Extrait fourni:

▶

B.   La Commission a‑t‑elle commis une erreur susceptible de contrôle dans son évaluation des conséquences de l’orientation sexuelle en Géorgie?

[20]           Le demandeur soutient que la décision de la Commission comporte suffisamment de conclusions manifestement déraisonnables quant aux faits et quant à la crédibilité pour l’emporter sur la retenue que la Cour lui doit dans les décisions de cette nature. La décision dont il est question en l’espèce comporte selon lui des projections inappropriées et donc erronées de logique et de raisonnement nord‑américains, sans tenir convenablement compte de la vie d’un homosexuel dans la société conservatrice et homophobe qui existe en Géorgie.

 

[21]           Le défendeur conteste cet argument et fait valoir que la Commission a bel et bien tenu compte des conditions de vie en Géorgie.

◀

Données affichées:
▶

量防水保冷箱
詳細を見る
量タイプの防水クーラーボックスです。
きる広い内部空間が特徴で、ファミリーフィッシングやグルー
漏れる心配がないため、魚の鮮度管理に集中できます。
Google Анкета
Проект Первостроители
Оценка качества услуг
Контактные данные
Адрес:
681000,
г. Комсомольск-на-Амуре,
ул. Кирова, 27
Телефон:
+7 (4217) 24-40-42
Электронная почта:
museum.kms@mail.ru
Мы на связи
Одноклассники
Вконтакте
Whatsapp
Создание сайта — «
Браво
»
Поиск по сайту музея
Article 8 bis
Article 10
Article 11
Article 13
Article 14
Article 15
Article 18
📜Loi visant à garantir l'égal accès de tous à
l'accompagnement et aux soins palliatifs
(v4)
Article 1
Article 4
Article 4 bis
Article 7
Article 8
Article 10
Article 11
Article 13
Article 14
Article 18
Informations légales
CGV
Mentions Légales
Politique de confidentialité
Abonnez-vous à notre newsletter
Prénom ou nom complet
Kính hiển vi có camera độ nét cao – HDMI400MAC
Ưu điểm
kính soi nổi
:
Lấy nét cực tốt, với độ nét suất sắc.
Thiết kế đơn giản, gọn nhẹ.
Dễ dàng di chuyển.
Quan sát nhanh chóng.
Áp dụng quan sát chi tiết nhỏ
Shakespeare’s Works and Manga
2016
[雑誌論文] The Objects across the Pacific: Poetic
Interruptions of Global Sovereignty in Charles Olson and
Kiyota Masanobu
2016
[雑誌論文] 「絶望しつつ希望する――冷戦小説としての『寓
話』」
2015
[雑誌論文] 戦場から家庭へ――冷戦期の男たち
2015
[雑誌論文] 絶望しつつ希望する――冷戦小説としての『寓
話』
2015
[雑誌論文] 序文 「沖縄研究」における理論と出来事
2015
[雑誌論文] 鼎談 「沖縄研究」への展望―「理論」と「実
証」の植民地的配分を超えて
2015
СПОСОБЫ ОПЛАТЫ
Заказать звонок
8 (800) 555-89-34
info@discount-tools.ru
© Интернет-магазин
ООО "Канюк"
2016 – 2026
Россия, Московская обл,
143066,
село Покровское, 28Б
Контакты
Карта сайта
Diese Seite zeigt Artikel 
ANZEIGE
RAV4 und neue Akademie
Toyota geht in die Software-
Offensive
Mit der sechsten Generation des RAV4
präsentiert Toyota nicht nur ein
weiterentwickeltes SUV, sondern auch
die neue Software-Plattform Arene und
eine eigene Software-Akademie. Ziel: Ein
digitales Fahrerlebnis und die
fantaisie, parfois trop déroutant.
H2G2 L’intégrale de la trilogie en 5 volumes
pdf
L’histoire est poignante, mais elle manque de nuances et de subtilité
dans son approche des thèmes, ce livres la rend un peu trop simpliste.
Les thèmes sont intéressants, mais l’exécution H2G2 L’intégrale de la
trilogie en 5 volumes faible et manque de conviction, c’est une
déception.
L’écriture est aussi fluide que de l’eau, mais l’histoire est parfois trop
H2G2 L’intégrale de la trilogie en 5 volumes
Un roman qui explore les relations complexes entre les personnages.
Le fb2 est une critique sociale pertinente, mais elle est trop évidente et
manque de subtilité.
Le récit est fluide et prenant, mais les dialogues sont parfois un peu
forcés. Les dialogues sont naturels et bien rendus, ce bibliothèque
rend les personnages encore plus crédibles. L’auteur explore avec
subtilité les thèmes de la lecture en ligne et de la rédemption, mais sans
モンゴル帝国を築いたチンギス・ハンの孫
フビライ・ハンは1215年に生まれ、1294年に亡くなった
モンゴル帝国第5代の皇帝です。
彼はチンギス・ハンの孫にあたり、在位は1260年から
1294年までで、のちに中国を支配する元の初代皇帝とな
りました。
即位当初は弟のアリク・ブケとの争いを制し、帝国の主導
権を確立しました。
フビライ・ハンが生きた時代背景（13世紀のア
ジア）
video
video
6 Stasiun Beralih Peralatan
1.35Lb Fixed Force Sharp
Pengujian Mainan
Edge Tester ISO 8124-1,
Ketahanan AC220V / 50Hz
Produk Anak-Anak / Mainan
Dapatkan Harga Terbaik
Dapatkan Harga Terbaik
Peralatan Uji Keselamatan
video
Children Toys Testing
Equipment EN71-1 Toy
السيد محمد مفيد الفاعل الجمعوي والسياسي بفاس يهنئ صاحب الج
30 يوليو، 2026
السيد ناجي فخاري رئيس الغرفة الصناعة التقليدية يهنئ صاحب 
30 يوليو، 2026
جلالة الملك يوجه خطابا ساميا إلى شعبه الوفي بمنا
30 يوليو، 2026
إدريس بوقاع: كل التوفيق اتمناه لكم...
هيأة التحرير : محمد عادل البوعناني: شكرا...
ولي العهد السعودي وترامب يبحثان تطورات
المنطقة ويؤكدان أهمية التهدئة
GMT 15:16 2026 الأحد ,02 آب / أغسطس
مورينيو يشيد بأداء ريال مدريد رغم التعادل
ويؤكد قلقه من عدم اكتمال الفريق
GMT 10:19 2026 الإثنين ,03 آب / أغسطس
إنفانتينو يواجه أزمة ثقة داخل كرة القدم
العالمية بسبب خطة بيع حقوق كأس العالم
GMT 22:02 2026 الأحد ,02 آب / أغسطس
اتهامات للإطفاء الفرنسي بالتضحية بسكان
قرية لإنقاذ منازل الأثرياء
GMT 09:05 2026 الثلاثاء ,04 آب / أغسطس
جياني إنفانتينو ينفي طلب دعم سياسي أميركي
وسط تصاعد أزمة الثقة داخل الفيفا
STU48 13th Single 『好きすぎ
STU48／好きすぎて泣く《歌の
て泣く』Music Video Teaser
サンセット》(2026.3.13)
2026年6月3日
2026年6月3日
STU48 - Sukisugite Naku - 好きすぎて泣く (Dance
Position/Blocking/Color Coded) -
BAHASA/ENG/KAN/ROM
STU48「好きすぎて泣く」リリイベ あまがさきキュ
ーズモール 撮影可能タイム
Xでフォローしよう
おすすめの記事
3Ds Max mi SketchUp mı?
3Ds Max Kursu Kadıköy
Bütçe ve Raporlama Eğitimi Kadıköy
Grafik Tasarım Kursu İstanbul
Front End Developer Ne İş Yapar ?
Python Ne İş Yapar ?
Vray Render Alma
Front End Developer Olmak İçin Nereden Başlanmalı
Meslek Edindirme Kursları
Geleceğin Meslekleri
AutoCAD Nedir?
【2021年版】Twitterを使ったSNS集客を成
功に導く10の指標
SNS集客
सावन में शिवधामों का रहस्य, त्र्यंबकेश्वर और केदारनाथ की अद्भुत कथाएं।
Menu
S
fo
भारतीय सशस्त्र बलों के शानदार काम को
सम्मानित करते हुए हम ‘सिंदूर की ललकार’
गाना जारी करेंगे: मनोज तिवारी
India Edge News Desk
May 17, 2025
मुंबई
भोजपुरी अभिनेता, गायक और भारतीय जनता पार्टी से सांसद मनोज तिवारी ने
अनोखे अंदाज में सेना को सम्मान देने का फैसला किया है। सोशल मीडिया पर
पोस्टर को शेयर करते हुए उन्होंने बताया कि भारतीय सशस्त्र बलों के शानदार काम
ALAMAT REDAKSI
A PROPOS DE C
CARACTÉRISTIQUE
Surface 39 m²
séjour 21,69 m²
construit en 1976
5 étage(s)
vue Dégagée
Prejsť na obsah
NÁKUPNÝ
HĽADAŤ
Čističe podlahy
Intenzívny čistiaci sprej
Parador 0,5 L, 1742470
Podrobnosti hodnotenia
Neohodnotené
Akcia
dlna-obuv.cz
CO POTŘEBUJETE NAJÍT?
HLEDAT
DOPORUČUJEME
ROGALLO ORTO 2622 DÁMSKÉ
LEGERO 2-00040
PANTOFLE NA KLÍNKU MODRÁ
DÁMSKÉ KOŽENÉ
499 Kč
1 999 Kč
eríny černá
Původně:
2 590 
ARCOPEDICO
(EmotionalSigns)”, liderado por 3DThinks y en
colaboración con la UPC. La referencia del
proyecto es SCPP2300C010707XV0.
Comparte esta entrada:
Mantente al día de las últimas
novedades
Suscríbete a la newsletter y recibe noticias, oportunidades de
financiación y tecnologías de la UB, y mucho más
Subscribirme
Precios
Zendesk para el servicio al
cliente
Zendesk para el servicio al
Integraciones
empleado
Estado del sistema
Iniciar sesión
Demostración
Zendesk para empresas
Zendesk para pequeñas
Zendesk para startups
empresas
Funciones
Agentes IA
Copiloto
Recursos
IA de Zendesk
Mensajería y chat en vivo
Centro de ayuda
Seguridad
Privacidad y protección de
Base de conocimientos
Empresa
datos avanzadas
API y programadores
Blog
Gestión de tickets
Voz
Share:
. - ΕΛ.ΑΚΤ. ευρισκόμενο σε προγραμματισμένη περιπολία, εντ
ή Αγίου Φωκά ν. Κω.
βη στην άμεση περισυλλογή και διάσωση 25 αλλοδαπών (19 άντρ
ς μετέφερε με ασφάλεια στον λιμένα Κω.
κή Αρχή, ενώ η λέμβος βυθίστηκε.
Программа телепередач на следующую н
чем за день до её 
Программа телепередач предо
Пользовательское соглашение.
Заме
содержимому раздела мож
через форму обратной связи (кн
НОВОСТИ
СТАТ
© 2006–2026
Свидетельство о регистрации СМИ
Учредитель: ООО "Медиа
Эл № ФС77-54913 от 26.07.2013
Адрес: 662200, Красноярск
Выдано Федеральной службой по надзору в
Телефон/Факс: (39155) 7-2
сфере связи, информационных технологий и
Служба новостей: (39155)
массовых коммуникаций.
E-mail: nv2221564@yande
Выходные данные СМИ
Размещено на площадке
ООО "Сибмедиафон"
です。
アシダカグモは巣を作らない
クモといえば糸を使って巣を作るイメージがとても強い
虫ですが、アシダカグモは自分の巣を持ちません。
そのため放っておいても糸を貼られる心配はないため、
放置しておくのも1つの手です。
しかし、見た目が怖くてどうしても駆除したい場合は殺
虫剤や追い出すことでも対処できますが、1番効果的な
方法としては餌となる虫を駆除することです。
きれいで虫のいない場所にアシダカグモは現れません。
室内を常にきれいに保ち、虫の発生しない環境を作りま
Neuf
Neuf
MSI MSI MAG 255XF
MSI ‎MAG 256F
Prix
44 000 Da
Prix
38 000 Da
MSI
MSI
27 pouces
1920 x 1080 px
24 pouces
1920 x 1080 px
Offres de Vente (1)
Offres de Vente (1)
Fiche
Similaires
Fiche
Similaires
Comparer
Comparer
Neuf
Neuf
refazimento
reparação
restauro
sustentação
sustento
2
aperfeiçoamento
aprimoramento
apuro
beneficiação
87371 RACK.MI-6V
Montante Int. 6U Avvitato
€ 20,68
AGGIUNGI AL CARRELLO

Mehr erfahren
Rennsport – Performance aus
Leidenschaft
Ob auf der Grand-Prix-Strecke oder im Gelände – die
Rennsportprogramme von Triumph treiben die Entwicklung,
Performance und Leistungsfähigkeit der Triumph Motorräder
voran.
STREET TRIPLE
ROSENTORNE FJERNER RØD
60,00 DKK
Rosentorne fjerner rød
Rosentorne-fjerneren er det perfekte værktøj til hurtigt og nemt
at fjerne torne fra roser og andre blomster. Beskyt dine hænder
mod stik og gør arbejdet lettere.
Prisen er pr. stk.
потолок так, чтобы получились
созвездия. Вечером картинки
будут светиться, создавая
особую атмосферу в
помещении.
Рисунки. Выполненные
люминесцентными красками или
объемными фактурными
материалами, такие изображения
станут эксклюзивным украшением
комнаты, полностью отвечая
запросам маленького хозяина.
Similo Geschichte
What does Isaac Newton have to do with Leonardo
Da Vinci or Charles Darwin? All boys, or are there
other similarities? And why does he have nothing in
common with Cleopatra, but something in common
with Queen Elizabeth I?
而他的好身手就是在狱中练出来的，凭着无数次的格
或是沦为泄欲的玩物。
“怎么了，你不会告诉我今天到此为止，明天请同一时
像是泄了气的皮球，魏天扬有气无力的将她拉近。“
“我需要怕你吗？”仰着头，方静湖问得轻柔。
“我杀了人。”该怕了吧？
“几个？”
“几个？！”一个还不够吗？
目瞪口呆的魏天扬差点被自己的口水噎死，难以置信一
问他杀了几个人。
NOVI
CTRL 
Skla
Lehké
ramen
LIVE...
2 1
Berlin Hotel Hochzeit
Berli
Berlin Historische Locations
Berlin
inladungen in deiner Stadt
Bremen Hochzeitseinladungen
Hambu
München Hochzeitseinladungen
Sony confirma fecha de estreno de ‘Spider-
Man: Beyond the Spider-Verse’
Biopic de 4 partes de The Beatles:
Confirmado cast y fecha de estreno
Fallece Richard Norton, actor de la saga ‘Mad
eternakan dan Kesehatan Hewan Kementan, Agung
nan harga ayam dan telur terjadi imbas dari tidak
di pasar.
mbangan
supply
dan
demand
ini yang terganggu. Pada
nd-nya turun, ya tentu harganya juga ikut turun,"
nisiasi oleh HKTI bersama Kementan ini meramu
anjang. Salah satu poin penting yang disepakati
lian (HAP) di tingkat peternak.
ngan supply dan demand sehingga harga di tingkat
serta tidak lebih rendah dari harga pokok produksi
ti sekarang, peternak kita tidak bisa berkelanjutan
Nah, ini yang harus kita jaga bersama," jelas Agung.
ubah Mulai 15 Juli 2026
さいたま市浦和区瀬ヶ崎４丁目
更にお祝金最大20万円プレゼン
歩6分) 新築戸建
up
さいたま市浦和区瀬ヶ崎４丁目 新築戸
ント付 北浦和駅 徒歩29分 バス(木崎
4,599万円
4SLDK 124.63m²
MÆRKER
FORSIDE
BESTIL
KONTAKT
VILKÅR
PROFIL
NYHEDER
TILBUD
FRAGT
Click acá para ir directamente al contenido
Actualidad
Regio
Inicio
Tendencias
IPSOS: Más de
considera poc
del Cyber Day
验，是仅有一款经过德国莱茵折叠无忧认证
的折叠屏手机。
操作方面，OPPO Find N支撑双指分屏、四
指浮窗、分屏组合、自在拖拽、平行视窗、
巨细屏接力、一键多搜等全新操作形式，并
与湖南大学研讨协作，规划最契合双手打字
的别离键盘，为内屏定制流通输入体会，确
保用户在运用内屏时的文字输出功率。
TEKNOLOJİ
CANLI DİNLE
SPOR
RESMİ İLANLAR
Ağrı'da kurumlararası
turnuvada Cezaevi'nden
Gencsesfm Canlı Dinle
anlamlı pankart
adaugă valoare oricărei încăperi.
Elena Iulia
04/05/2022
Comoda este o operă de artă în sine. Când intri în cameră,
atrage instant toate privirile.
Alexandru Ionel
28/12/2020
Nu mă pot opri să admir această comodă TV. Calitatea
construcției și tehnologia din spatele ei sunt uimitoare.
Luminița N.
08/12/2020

◀

Exercices proposés:
A. D'après l'extrait sur la décision de la Commission, pourquoi le demandeur estime-t-il que la retenue que la Cour doit à la Commission ne devrait pas prévaloir ? Répondez en une à trois phrases.
B. Reprenez la rédaction de l'extrait sur la décision de la Commission à la suite de sa dernière phrase.
Les données ne jouent ici aucun rôle.

Corrigé:
A. Le demandeur soutient que la décision de la Commission comporte suffisamment de conclusions manifestement déraisonnables quant aux faits et quant à la crédibilité pour l'emporter sur cette retenue. Il lui reproche notamment d'y projeter une logique et un raisonnement nord-américains sans tenir convenablement compte de la vie d'un homosexuel dans la société conservatrice et homophobe de la Géorgie.

B.
Dans sa décision, la Commission fait clairement savoir qu’elle a admis la preuve du demandeur, y compris la documentation selon laquelle la Géorgie était une société homophobe. Selon le document mentionné, l’homosexualité a été un crime en Géorgie jusqu’au 16 novembre 2004, date à laquelle le gouvernement a adopté une loi décriminalisant cette pratique. Ce document faisait aussi état de la discrimination dont étaient victimes les homosexuels ainsi que des attitudes sociales homophobes dans ce pays. Il ressort de l’analyse de la décision que la Commission a pris en considération la preuve du demandeur au sujet de la question de l’homosexualité en Géorgie et qu’elle l’a comparée à la situation qui a cours au Canada.

 

[22]           Il me faut donc conclure que cette question ne peut pas être invoquée en tant qu’erreur susceptible de contrôle en l’espèce. Dans sa décision, la Commission n’a pas commis d’erreurs manifestement déraisonnables.


JUGEMENT

LA COUR ORDONNE que la présente demande de contrôle judiciaire soit rejetée. Aucune question n’est certifiée.

 

 

« Orville Frenette »

Juge suppléant

 

Traduction certifiée conforme

Jacques Deschênes, LL.B.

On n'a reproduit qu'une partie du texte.